Wednesday, September 26, 2012

Yom Kippur 5773

My family has a 20+ year history with alcoholism, and the wretched disease has recently flared up with yet another member.

So just as I've been working long hours each day through the summer and six days each week for the past month to get ready for the Jewish High Holidays, I've also been dealing with stress on the home front. We all have our holiday traditions, and mishigas ([mish-ih-GAHS] = Yiddish for "craziness") in my personal life seems to be one of mine at the Jewish New Year. Last year, I walked out on a nearly 2-year relationship; this year, I took a loved one to rehab. I need some happier ways to celebrate!

Today is Yom Kippur, the Day of Atonement, the holiest and most somber day on the Jewish calendar. It is a time of reflection, of fasting, of assessing, of making amends ... kinda like a 4th Step in Alcoholics Anonymous, I realized last night. Several steps after that one are also applicable.

For those of you who are blessedly unfamiliar with the 12 Steps, here they are:

1. We admitted we were powerless over alcohol - that our lives had become unmanageable.

2. Came to believe that a Power greater than ourselves could restore us to sanity.

3. Made a decision to turn our will and our lives over to the care of God as we understood Him.

4. Made a searching and fearless moral inventory of ourselves.

5. Admitted to God, to ourselves, and to another human being the exact nature of our wrongs.

6. Were entirely ready to have God remove all these defects of character.

7. Humbly asked Him to remove our shortcomings.

8. Made a list of all persons we had harmed, and became willing to make amends to them all.

9. Made direct amends to such people wherever possible, except when to do so would injure them or others.

10. Continued to take personal inventory, and when we were wrong, promptly admitted it.

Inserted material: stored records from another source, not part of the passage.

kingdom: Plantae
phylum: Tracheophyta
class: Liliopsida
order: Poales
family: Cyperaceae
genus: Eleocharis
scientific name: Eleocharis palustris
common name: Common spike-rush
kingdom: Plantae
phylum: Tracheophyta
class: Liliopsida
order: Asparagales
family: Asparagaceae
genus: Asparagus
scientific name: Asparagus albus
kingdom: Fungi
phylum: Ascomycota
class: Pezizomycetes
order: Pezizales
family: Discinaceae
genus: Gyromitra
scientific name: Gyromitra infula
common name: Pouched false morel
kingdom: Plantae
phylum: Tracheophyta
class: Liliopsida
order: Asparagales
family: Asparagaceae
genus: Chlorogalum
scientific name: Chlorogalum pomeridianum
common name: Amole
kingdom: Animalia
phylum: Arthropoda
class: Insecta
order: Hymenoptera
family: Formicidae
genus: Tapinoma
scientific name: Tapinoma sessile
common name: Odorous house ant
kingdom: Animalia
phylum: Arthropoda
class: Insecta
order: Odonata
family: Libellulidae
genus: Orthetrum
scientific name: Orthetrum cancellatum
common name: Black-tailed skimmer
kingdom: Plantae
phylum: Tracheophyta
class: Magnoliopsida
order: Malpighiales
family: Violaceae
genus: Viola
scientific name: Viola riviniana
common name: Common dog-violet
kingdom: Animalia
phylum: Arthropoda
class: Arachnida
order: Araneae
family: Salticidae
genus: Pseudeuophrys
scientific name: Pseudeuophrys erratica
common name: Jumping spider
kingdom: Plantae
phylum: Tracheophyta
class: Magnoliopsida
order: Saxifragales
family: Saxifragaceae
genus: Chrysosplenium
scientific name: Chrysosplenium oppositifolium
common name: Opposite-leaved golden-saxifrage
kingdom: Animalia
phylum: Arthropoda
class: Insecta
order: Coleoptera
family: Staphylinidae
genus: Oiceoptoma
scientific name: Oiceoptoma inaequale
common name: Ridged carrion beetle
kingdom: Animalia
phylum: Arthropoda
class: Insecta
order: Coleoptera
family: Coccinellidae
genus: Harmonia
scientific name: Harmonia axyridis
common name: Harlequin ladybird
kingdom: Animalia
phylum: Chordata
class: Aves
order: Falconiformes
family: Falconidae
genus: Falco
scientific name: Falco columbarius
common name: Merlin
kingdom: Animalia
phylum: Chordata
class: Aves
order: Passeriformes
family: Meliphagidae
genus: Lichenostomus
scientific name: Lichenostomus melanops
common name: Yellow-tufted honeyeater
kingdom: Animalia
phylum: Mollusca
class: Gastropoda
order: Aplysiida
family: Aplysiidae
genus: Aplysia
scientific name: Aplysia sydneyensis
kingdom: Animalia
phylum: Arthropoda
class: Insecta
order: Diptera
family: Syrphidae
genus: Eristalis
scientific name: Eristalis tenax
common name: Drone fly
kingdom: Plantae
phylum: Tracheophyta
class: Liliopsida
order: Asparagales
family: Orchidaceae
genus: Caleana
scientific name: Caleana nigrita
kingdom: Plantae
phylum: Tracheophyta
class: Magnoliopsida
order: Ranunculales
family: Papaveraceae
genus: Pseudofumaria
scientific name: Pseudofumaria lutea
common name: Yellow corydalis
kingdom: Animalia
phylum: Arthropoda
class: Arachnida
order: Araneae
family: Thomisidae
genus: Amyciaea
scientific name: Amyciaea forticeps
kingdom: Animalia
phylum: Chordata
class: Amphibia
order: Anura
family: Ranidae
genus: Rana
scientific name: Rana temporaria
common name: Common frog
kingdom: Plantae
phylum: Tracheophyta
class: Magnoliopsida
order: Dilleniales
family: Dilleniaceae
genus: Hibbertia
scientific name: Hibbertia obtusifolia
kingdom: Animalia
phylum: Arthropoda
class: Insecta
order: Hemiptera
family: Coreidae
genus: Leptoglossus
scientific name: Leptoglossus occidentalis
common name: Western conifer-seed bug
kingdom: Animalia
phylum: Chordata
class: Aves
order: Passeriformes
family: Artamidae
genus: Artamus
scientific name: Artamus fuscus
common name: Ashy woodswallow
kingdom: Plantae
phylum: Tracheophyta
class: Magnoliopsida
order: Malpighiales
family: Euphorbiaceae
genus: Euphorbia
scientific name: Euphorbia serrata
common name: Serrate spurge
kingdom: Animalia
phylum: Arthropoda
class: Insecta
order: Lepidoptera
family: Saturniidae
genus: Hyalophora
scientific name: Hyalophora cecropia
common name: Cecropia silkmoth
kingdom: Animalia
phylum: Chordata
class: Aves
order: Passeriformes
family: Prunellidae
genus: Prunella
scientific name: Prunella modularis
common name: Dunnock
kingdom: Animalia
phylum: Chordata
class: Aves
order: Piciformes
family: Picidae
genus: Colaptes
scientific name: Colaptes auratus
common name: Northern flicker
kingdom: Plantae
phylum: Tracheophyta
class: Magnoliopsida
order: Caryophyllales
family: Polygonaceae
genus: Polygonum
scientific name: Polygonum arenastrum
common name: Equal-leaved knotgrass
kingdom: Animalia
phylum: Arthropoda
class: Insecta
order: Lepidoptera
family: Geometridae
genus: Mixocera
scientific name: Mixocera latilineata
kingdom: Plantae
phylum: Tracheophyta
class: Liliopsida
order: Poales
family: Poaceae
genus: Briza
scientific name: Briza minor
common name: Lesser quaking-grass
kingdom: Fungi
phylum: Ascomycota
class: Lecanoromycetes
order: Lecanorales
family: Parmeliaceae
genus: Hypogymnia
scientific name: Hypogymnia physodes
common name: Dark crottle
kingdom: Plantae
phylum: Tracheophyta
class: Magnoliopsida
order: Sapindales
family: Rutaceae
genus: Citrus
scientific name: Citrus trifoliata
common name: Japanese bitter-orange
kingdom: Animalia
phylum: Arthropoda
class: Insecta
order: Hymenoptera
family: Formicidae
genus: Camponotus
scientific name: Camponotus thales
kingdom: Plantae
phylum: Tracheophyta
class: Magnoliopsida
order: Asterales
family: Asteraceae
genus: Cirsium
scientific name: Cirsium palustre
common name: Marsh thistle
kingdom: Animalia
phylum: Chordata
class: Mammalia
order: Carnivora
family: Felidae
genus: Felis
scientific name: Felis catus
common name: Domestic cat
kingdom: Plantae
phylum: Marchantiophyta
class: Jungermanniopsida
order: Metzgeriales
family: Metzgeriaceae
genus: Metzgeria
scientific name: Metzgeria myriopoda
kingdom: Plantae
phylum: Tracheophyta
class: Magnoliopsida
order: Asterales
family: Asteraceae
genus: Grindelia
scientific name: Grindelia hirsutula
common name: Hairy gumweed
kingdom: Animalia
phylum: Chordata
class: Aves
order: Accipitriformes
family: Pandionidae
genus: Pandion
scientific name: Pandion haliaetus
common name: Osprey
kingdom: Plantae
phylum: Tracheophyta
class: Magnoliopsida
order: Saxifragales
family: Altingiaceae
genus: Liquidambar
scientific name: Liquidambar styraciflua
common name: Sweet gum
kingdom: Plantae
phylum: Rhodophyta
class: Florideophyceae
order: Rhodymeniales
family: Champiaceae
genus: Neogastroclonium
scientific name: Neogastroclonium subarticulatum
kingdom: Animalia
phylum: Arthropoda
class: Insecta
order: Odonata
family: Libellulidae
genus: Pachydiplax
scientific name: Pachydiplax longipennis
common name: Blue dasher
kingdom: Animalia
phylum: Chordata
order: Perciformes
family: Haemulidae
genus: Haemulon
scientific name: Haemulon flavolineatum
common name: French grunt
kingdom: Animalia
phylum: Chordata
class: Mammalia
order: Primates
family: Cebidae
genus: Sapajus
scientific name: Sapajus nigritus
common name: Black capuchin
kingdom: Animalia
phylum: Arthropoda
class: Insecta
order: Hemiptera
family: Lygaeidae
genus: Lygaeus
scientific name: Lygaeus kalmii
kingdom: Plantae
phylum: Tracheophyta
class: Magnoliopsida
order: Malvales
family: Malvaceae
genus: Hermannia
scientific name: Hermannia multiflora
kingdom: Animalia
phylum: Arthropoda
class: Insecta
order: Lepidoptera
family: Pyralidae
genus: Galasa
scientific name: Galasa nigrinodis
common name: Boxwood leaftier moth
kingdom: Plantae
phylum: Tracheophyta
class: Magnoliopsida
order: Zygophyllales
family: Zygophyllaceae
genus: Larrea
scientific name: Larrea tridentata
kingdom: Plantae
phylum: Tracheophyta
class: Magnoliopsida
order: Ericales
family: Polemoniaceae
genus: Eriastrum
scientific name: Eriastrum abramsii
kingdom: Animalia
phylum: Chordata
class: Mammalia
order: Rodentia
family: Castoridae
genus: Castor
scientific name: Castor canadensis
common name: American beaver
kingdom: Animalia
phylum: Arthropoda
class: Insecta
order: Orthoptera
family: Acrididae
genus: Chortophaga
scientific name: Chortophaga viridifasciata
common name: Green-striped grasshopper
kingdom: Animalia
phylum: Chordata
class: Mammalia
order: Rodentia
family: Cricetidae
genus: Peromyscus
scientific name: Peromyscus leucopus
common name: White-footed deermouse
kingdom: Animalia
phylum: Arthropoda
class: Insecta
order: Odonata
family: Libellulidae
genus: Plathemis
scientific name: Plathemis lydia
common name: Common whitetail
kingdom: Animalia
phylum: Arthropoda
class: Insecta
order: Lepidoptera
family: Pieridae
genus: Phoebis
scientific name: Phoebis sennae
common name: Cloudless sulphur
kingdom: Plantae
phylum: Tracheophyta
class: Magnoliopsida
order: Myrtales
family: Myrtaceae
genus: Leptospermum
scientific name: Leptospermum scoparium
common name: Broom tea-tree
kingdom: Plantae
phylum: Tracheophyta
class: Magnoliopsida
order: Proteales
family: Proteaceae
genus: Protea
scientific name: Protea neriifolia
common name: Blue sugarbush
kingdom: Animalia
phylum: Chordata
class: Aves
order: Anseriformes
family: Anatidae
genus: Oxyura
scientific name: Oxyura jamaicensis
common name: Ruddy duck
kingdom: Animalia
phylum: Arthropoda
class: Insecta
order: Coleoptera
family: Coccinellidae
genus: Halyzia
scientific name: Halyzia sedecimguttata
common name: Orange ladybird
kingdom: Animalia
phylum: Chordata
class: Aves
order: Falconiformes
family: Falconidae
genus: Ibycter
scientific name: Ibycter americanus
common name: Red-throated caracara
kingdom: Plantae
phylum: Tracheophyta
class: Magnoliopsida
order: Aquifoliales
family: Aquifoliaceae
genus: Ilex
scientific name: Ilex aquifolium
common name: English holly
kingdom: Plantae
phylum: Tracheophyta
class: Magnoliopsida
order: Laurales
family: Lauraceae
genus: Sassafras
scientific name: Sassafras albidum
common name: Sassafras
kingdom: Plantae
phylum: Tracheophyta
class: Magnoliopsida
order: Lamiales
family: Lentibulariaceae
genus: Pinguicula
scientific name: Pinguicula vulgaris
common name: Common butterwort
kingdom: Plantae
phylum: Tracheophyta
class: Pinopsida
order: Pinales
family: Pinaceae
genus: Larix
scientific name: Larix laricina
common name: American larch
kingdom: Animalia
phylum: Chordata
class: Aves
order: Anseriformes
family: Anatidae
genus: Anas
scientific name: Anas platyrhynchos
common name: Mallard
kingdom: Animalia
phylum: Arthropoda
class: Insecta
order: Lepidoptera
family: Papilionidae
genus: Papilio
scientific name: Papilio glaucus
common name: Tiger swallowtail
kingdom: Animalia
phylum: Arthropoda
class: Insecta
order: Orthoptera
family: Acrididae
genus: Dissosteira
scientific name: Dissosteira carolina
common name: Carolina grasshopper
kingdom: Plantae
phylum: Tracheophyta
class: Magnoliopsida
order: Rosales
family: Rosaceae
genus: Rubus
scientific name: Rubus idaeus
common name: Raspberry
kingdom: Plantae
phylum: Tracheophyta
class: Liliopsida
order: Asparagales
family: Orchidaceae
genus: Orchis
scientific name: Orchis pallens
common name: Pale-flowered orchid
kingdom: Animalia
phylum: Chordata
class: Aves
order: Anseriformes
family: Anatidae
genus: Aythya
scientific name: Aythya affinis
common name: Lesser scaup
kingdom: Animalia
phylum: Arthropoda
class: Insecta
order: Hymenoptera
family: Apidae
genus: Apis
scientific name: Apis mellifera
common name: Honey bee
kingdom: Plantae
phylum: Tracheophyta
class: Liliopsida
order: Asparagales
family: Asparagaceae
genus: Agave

11. Sought through prayer and meditation to improve our conscious contact with God as we understood Him, praying only for knowledge of His will for us and the power to carry that out.

12. Having had a spiritual awakening as the result of these steps, we tried to carry this message to alcoholics, and to practice these principles in all our affairs.

At Yom Kippur, steps 4-10 are expected to be followed. We are to search deep into our selves and into our souls. We are to not just apologize but, where possible, to atone - to make amends, to compensate, to make right. We are to do this with God and with our fellow humans. Some things we've said or done simply can't be put back together or forgotten ... perhaps can't even yet be forgiven. But that doesn't absolve us of the mandate to try.

In "Babette's Feast," one of my most cherished favorite movies (it's about food, I admit it, but it's about so much more than food), there is a line that states "Mercy imposes no conditions."

Having been raised Catholic, with the sacrament of confession to a priest who then offered absolution and an act of penance to perform, I admit I'm still in favor of some form of action even when granted mercy. Not necessarily that anyone needs to do this for me, although I don't begrudge anyone's personal need to feel as though a particular situation has been righted in a way that makes him or her comfortable. But I feel it's necessary for myself, to not just apologize but to take active steps to right any wrongs, to the extent that I can.

And so, as I'm whipped back into the A.A. fold - with its steps and slogans and wisdom - I feel that Catholic confession, Jewish atonement, and the 4th Step are all variations on the same thing: taking personal responsibility for my actions, for my words. This is something I strive for on a daily basis; but it's meaningful to have a special day assigned for it, to prepare for this assessment and the humility required to do it properly.

I'm not a fasting kinda girl, even though it's supposed to be required from sundown last night until sundown today - I think it's medically unsound to go without food and water for 25 hours, although I do at least set limits for myself. But the rest of the day's expectations - the moral inventory, the acknowledgement of wrongdoing, the apologies, the atoning - these are all essential.

Thus, there's no food offering today, unless you consider the reference to the movie or, perhaps, food for thought ....



Check 'em out on AnnArbor.com:
Yesterday: Recap of the Girl Scout Cookie Bake-Off
Today: Raspberry Mustard Marmalade Sauce

4 comments:

Merrill said...

I think that somewhere in the steps should be something about forgiving ourselves. Addiction is a disease, not something that we choose for ourselves, and while we need to admit and work to treat our chronic disease condition, we also need sometimes to stop beating ourselves up for things that we can't change.

We can admit wrongs we've done. We can admit those wrongs and ask forgiveness and then forgive ourselves.

Angela said...

Beautiful post, Mary, though I am so sorry for the trials that inspired the words. Sending you love and strength.

Cat Chat With Caren And Cody said...

Mary i am also sorry that you are going through this yet again.
Not sure if you knew but Jewish alcoholics aren't the norm. That obviously isn't to say that they do not exist. It is just not common to find a Jew who is an alcoholic

Chris said...

Hate to hear about the family stress. Family has its ups and downs, I'm just glad the person reached out for help, at least.